→ What is expected
Can you find the lines of the listing that include "index" and copy every one?

→ Excerpted data
---

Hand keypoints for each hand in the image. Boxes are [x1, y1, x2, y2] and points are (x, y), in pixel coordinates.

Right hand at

---

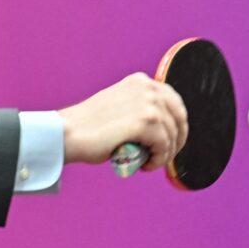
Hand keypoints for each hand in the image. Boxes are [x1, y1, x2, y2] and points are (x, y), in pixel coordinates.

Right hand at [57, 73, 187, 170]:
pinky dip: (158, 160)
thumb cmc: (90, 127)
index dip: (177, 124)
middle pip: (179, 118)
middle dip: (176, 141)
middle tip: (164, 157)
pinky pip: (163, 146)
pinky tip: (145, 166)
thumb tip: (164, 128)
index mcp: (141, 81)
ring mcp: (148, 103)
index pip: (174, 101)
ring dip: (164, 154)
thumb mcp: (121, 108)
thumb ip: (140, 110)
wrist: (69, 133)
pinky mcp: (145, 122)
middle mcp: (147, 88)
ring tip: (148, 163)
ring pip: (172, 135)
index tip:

---

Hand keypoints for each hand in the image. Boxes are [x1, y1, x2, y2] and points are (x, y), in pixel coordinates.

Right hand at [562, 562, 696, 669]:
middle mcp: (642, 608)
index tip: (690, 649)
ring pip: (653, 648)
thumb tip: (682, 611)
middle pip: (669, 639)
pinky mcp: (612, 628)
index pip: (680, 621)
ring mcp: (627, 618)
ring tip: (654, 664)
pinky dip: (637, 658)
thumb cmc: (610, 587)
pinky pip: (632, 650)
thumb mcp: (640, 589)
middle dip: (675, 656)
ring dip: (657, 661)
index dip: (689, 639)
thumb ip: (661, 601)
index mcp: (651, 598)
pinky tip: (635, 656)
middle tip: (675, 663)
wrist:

---

→ Result for this task
index dip: (177, 124)
index mcp: (141, 81)
index pip: (174, 101)
index tip:
index tip: (690, 649)
index pip: (680, 621)
index dip: (689, 639)
index mcp: (651, 598)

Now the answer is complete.